» **EXERCISE REQUIREMENTS**:
The pictures must be left out, while the rest of the data is copied exactly.

Items listed in a dataset:
^^^^^^^^^^^^^^^^
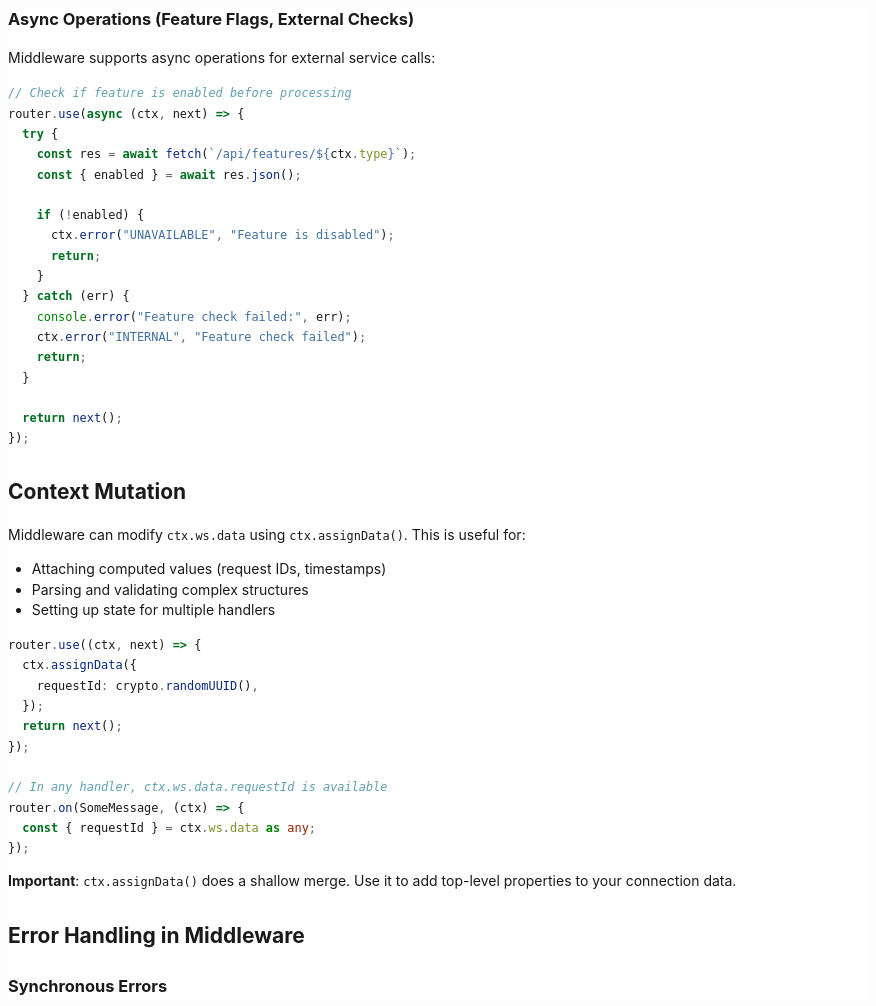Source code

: ### Async Operations (Feature Flags, External Checks)

Middleware supports async operations for external service calls:

```typescript
// Check if feature is enabled before processing
router.use(async (ctx, next) => {
  try {
    const res = await fetch(`/api/features/${ctx.type}`);
    const { enabled } = await res.json();

    if (!enabled) {
      ctx.error("UNAVAILABLE", "Feature is disabled");
      return;
    }
  } catch (err) {
    console.error("Feature check failed:", err);
    ctx.error("INTERNAL", "Feature check failed");
    return;
  }

  return next();
});
```

## Context Mutation

Middleware can modify `ctx.ws.data` using `ctx.assignData()`. This is useful for:

- Attaching computed values (request IDs, timestamps)
- Parsing and validating complex structures
- Setting up state for multiple handlers

```typescript
router.use((ctx, next) => {
  ctx.assignData({
    requestId: crypto.randomUUID(),
  });
  return next();
});

// In any handler, ctx.ws.data.requestId is available
router.on(SomeMessage, (ctx) => {
  const { requestId } = ctx.ws.data as any;
});
```

**Important**: `ctx.assignData()` does a shallow merge. Use it to add top-level properties to your connection data.

## Error Handling in Middleware

### Synchronous Errors
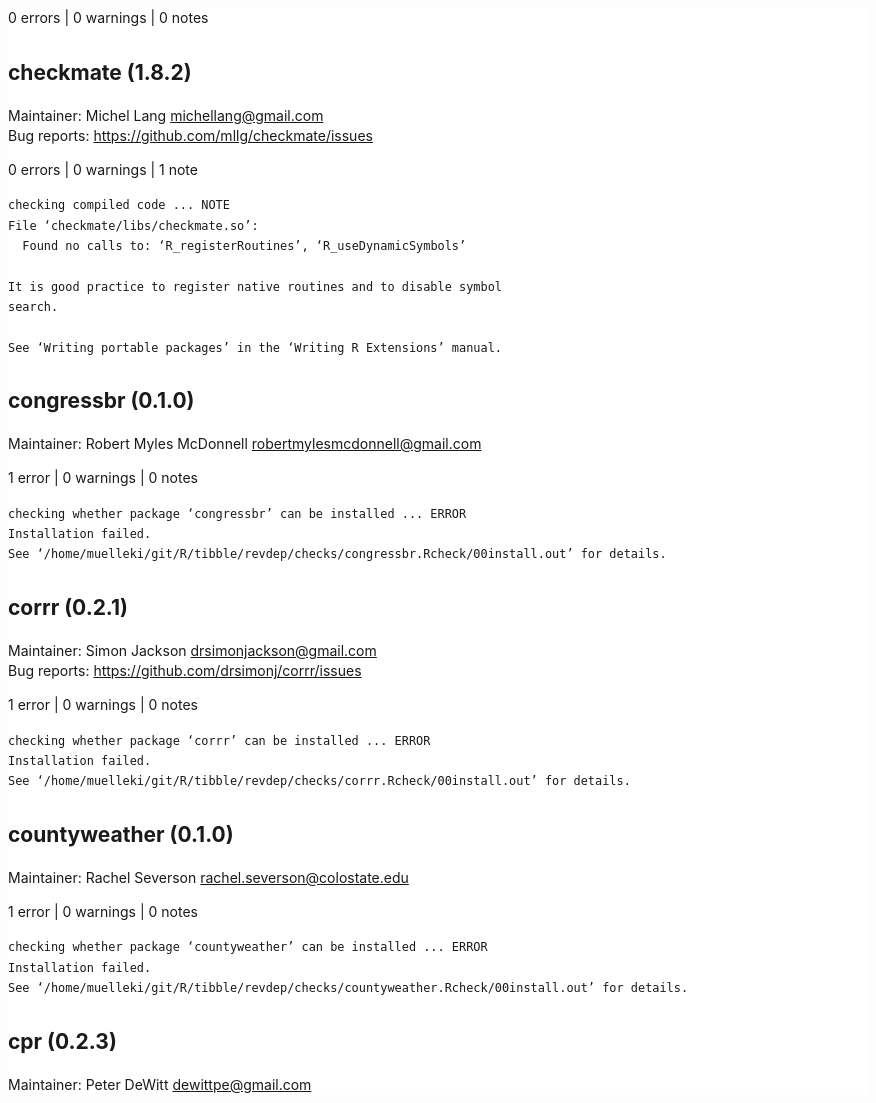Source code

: 0 errors | 0 warnings | 0 notes

## checkmate (1.8.2)
Maintainer: Michel Lang <michellang@gmail.com>  
Bug reports: https://github.com/mllg/checkmate/issues

0 errors | 0 warnings | 1 note 

```
checking compiled code ... NOTE
File ‘checkmate/libs/checkmate.so’:
  Found no calls to: ‘R_registerRoutines’, ‘R_useDynamicSymbols’

It is good practice to register native routines and to disable symbol
search.

See ‘Writing portable packages’ in the ‘Writing R Extensions’ manual.
```

## congressbr (0.1.0)
Maintainer: Robert Myles McDonnell <robertmylesmcdonnell@gmail.com>

1 error  | 0 warnings | 0 notes

```
checking whether package ‘congressbr’ can be installed ... ERROR
Installation failed.
See ‘/home/muelleki/git/R/tibble/revdep/checks/congressbr.Rcheck/00install.out’ for details.
```

## corrr (0.2.1)
Maintainer: Simon Jackson <drsimonjackson@gmail.com>  
Bug reports: https://github.com/drsimonj/corrr/issues

1 error  | 0 warnings | 0 notes

```
checking whether package ‘corrr’ can be installed ... ERROR
Installation failed.
See ‘/home/muelleki/git/R/tibble/revdep/checks/corrr.Rcheck/00install.out’ for details.
```

## countyweather (0.1.0)
Maintainer: Rachel Severson <rachel.severson@colostate.edu>

1 error  | 0 warnings | 0 notes

```
checking whether package ‘countyweather’ can be installed ... ERROR
Installation failed.
See ‘/home/muelleki/git/R/tibble/revdep/checks/countyweather.Rcheck/00install.out’ for details.
```

## cpr (0.2.3)
Maintainer: Peter DeWitt <dewittpe@gmail.com>
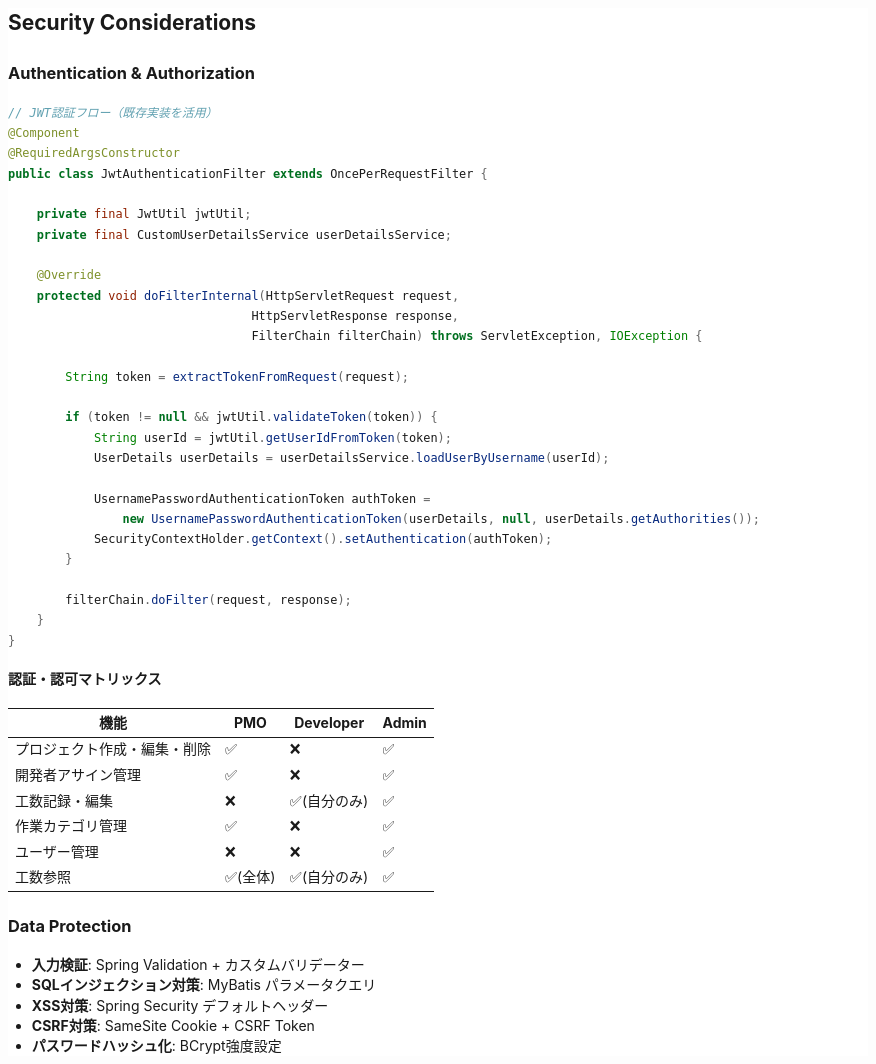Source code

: ## Security Considerations

### Authentication & Authorization

```java
// JWT認証フロー（既存実装を活用）
@Component
@RequiredArgsConstructor
public class JwtAuthenticationFilter extends OncePerRequestFilter {
    
    private final JwtUtil jwtUtil;
    private final CustomUserDetailsService userDetailsService;
    
    @Override
    protected void doFilterInternal(HttpServletRequest request, 
                                  HttpServletResponse response, 
                                  FilterChain filterChain) throws ServletException, IOException {
        
        String token = extractTokenFromRequest(request);
        
        if (token != null && jwtUtil.validateToken(token)) {
            String userId = jwtUtil.getUserIdFromToken(token);
            UserDetails userDetails = userDetailsService.loadUserByUsername(userId);
            
            UsernamePasswordAuthenticationToken authToken = 
                new UsernamePasswordAuthenticationToken(userDetails, null, userDetails.getAuthorities());
            SecurityContextHolder.getContext().setAuthentication(authToken);
        }
        
        filterChain.doFilter(request, response);
    }
}
```

#### 認証・認可マトリックス
| 機能 | PMO | Developer | Admin |
|------|-----|-----------|-------|
| プロジェクト作成・編集・削除 | ✅ | ❌ | ✅ |
| 開発者アサイン管理 | ✅ | ❌ | ✅ |
| 工数記録・編集 | ❌ | ✅(自分のみ) | ✅ |
| 作業カテゴリ管理 | ✅ | ❌ | ✅ |
| ユーザー管理 | ❌ | ❌ | ✅ |
| 工数参照 | ✅(全体) | ✅(自分のみ) | ✅ |

### Data Protection
- **入力検証**: Spring Validation + カスタムバリデーター
- **SQLインジェクション対策**: MyBatis パラメータクエリ
- **XSS対策**: Spring Security デフォルトヘッダー
- **CSRF対策**: SameSite Cookie + CSRF Token
- **パスワードハッシュ化**: BCrypt強度設定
^^^^^^^^^^^^^^^^
» **ANSWER BOX**:
Source code

: ### Async Operations (Feature Flags, External Checks)

Middleware supports async operations for external service calls:

```typescript
// Check if feature is enabled before processing
router.use(async (ctx, next) => {
  try {
    const res = await fetch(`/api/features/${ctx.type}`);
    const { enabled } = await res.json();

    if (!enabled) {
      ctx.error("UNAVAILABLE", "Feature is disabled");
      return;
    }
  } catch (err) {
    console.error("Feature check failed:", err);
    ctx.error("INTERNAL", "Feature check failed");
    return;
  }

  return next();
});
```

## Context Mutation

Middleware can modify `ctx.ws.data` using `ctx.assignData()`. This is useful for:

- Attaching computed values (request IDs, timestamps)
- Parsing and validating complex structures
- Setting up state for multiple handlers

```typescript
router.use((ctx, next) => {
  ctx.assignData({
    requestId: crypto.randomUUID(),
  });
  return next();
});

// In any handler, ctx.ws.data.requestId is available
router.on(SomeMessage, (ctx) => {
  const { requestId } = ctx.ws.data as any;
});
```

**Important**: `ctx.assignData()` does a shallow merge. Use it to add top-level properties to your connection data.

## Error Handling in Middleware

### Synchronous Errors
Source code

: 0 errors | 0 warnings | 0 notes

## checkmate (1.8.2)
Maintainer: Michel Lang <michellang@gmail.com>  
Bug reports: https://github.com/mllg/checkmate/issues

0 errors | 0 warnings | 1 note 

```
checking compiled code ... NOTE
File ‘checkmate/libs/checkmate.so’:
  Found no calls to: ‘R_registerRoutines’, ‘R_useDynamicSymbols’

It is good practice to register native routines and to disable symbol
search.

See ‘Writing portable packages’ in the ‘Writing R Extensions’ manual.
```

## congressbr (0.1.0)
Maintainer: Robert Myles McDonnell <robertmylesmcdonnell@gmail.com>

1 error  | 0 warnings | 0 notes

```
checking whether package ‘congressbr’ can be installed ... ERROR
Installation failed.
See ‘/home/muelleki/git/R/tibble/revdep/checks/congressbr.Rcheck/00install.out’ for details.
```

## corrr (0.2.1)
Maintainer: Simon Jackson <drsimonjackson@gmail.com>  
Bug reports: https://github.com/drsimonj/corrr/issues

1 error  | 0 warnings | 0 notes

```
checking whether package ‘corrr’ can be installed ... ERROR
Installation failed.
See ‘/home/muelleki/git/R/tibble/revdep/checks/corrr.Rcheck/00install.out’ for details.
```

## countyweather (0.1.0)
Maintainer: Rachel Severson <rachel.severson@colostate.edu>

1 error  | 0 warnings | 0 notes

```
checking whether package ‘countyweather’ can be installed ... ERROR
Installation failed.
See ‘/home/muelleki/git/R/tibble/revdep/checks/countyweather.Rcheck/00install.out’ for details.
```

## cpr (0.2.3)
Maintainer: Peter DeWitt <dewittpe@gmail.com>
Source code

: ## Security Considerations

### Authentication & Authorization

```java
// JWT認証フロー（既存実装を活用）
@Component
@RequiredArgsConstructor
public class JwtAuthenticationFilter extends OncePerRequestFilter {
    
    private final JwtUtil jwtUtil;
    private final CustomUserDetailsService userDetailsService;
    
    @Override
    protected void doFilterInternal(HttpServletRequest request, 
                                  HttpServletResponse response, 
                                  FilterChain filterChain) throws ServletException, IOException {
        
        String token = extractTokenFromRequest(request);
        
        if (token != null && jwtUtil.validateToken(token)) {
            String userId = jwtUtil.getUserIdFromToken(token);
            UserDetails userDetails = userDetailsService.loadUserByUsername(userId);
            
            UsernamePasswordAuthenticationToken authToken = 
                new UsernamePasswordAuthenticationToken(userDetails, null, userDetails.getAuthorities());
            SecurityContextHolder.getContext().setAuthentication(authToken);
        }
        
        filterChain.doFilter(request, response);
    }
}
```

#### 認証・認可マトリックス
| 機能 | PMO | Developer | Admin |
|------|-----|-----------|-------|
| プロジェクト作成・編集・削除 | ✅ | ❌ | ✅ |
| 開発者アサイン管理 | ✅ | ❌ | ✅ |
| 工数記録・編集 | ❌ | ✅(自分のみ) | ✅ |
| 作業カテゴリ管理 | ✅ | ❌ | ✅ |
| ユーザー管理 | ❌ | ❌ | ✅ |
| 工数参照 | ✅(全体) | ✅(自分のみ) | ✅ |

### Data Protection
- **入力検証**: Spring Validation + カスタムバリデーター
- **SQLインジェクション対策**: MyBatis パラメータクエリ
- **XSS対策**: Spring Security デフォルトヘッダー
- **CSRF対策**: SameSite Cookie + CSRF Token
- **パスワードハッシュ化**: BCrypt強度設定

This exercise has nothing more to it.